The #MeToo moments were classics of their day (the 70s and 80s):

  • The index finger drawn up and down a woman’s back to see if she was wearing a bra. Oh the cries of triumph if she wasn’t!
  • A (man’s) hand on a woman’s thigh in the days of miniskirts when there was a sizeable gap between hem and knee. But it didn’t say ‘Welcome!’
  • The offer of a lift back to the office after a lunchtime drink (yes: we drank at lunchtimes) only to have the driver pull into a layby and make a lunge. And why did we giggle at his pathetic attempts and politely turn him down? Because it was something that happened to many women at the time. Disgracefully, we laughed about it because we didn’t want to be accused of being ‘a spoilsport’ and, heaven forbid, we didn’t want to offend our (male) work colleagues by taking ‘life too seriously’.
  • The more blatant massage technique, where a man would lean in and thrust against the back of your chair while giving your neck and shoulders a rub.
  • Being offered a tumbler of whisky during a news conference with the editor and being expected to knock it back as the men were doing.

To today’s generation of feisty young women, it might seem outrageous that this sort of thing happened and we put up with it. But what should we have done? Complain to the editor who simply didn’t want to know? ‘Sort it out yourself,’ he’d say.

Complain to human resources? They were called Personnel in my day and dealt only with matters to do with wages and pensions.

Tell the men to ‘Fuck Off’? They’d make mincemeat of you if you tried to stand up to them; don’t forget, they were in the majority and a woman would be mocked solidly for not being able to take ‘a joke’ about what they saw as innocent teasing.

Rough and tough

I believe journalism was rougher then and as a reporter you were expected to be tough: going into places and situations that were tricky, if not dangerous; not crying at the inquest of a small child, for instance, or showing emotion at the site of a fatal road accident.

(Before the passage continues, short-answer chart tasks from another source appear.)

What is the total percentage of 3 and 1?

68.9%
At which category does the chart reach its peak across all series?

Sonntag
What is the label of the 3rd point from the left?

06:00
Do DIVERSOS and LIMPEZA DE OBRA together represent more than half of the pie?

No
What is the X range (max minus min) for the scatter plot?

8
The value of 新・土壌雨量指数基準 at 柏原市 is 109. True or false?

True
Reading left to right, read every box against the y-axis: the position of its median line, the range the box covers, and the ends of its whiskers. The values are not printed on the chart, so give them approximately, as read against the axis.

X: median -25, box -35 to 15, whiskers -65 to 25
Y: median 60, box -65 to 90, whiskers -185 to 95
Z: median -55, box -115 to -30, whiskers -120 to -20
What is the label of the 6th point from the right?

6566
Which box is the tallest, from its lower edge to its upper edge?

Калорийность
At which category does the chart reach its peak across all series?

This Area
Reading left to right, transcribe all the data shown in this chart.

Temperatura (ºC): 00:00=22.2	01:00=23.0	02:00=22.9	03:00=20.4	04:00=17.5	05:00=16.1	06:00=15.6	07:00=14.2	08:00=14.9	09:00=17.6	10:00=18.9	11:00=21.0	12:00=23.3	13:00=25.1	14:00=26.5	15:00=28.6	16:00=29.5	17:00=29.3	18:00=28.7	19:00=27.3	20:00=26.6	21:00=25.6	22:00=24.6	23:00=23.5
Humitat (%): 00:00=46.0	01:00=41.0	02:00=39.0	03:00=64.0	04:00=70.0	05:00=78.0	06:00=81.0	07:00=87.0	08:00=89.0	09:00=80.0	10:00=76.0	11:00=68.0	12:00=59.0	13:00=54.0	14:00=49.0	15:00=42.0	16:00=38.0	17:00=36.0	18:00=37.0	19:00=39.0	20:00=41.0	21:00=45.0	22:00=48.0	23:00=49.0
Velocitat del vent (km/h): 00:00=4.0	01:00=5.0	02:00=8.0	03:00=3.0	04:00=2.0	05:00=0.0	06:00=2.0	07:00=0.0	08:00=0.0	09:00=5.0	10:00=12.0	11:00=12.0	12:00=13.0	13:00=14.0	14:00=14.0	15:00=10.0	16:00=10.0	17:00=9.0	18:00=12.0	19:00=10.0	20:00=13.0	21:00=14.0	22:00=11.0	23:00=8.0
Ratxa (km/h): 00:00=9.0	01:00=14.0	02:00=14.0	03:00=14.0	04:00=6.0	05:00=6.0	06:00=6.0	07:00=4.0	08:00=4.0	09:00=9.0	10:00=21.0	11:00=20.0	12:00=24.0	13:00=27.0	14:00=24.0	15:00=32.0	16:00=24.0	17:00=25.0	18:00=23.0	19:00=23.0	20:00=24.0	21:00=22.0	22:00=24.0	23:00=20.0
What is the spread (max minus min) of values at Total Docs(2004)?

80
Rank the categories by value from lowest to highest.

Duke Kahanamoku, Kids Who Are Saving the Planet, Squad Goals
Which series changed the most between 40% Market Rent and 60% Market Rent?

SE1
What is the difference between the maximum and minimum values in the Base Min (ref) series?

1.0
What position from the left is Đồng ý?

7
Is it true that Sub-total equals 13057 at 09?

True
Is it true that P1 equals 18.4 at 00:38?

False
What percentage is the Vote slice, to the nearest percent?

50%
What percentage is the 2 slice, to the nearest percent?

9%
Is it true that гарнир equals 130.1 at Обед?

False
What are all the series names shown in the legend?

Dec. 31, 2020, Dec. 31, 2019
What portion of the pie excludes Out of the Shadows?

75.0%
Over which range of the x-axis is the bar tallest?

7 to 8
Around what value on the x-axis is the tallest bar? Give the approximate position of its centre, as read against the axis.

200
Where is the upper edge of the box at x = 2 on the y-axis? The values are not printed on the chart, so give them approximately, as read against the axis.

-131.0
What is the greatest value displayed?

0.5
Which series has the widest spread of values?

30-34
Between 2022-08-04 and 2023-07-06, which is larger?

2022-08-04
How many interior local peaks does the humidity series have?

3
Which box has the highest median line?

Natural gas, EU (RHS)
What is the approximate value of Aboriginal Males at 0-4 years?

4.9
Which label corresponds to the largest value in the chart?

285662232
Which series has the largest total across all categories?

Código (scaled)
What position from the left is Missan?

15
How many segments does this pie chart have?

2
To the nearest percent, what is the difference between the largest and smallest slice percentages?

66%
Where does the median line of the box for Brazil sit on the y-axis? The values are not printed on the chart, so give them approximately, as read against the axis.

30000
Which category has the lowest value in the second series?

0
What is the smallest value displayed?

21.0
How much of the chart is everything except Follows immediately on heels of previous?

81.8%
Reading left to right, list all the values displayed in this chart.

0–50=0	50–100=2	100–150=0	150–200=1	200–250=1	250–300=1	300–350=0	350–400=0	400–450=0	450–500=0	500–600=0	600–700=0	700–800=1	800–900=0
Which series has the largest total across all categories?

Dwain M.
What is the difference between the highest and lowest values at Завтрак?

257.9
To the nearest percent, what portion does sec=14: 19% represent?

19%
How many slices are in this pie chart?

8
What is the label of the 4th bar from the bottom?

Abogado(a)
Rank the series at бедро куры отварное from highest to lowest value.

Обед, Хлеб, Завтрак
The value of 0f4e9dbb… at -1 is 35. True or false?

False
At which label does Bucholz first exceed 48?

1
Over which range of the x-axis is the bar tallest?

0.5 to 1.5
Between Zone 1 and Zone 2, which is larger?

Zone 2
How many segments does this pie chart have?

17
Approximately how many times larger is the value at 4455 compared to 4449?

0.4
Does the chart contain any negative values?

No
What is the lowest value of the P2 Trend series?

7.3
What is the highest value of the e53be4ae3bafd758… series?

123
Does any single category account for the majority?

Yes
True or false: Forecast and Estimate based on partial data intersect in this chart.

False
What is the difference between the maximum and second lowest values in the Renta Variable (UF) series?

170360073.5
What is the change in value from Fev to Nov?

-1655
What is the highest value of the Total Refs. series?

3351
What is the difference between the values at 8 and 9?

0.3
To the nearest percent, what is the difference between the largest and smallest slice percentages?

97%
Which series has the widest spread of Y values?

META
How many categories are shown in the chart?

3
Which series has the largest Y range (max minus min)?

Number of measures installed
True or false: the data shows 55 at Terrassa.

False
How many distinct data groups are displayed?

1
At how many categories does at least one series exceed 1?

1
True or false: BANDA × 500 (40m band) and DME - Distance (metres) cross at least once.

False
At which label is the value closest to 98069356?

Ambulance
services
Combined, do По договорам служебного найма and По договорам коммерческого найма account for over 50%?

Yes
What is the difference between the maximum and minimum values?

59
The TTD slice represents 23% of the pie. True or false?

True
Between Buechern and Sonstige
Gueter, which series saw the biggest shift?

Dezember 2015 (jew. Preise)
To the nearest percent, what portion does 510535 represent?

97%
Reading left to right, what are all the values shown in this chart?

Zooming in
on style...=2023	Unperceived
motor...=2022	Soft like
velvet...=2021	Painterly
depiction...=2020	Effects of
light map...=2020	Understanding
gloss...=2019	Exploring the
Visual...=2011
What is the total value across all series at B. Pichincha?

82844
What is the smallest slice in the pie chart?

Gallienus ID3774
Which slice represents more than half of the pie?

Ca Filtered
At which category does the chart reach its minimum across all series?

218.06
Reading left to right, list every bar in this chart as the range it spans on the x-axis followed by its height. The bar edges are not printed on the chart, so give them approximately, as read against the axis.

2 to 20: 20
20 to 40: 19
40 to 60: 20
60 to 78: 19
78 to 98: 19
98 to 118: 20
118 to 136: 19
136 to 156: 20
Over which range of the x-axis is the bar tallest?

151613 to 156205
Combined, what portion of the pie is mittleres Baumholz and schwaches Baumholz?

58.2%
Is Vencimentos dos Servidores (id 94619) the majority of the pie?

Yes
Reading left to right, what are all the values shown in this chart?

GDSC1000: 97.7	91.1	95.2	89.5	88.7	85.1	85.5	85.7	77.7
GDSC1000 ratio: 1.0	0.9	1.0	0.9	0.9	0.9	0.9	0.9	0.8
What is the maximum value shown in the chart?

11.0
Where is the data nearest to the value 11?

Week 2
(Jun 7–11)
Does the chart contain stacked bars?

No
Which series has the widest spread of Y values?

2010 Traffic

There seemed to be an unwritten rule that women had to be as tough as the men. And unless a woman was prepared to put on a brave exterior, she’d be consigned to reporting parish pump and flower shows for ever more.

The research I’ve recently take part in asked about work-life balance and I laughed. In my early days as a reporter, it was instilled in me that work – the news – came first and I had to drop whatever I was doing if a big story broke.

I loved that ethos; it was exciting and I wanted to be at the centre of it. But I wasn’t married and didn’t have children, so it didn’t matter to anyone if I worked through the night or at weekends.

Cultural ‘thing’

I feel more pride than shame or embarrassment for some of the situations I had to put up with. In fact, until the #MeToo movement broke along with increasing rows about gender pay inequalities, I’d hardly thought about how difficult it had been for many women in the newspaper world.

I – like a lot of other women – used to shrug and say that’s how it was; it was a cultural ‘thing’ and we simply got on with it.

I’ve made it sound bleak, but, believe it or not, newspaper reporting in that era was some of the best of times.

We got to cover some amazing stories and events, and – on the whole – work with some incredibly talented people who were fair, friendly and fun.

The only thing we had to remember was to stay strong and not let the occasional bastard grind us down.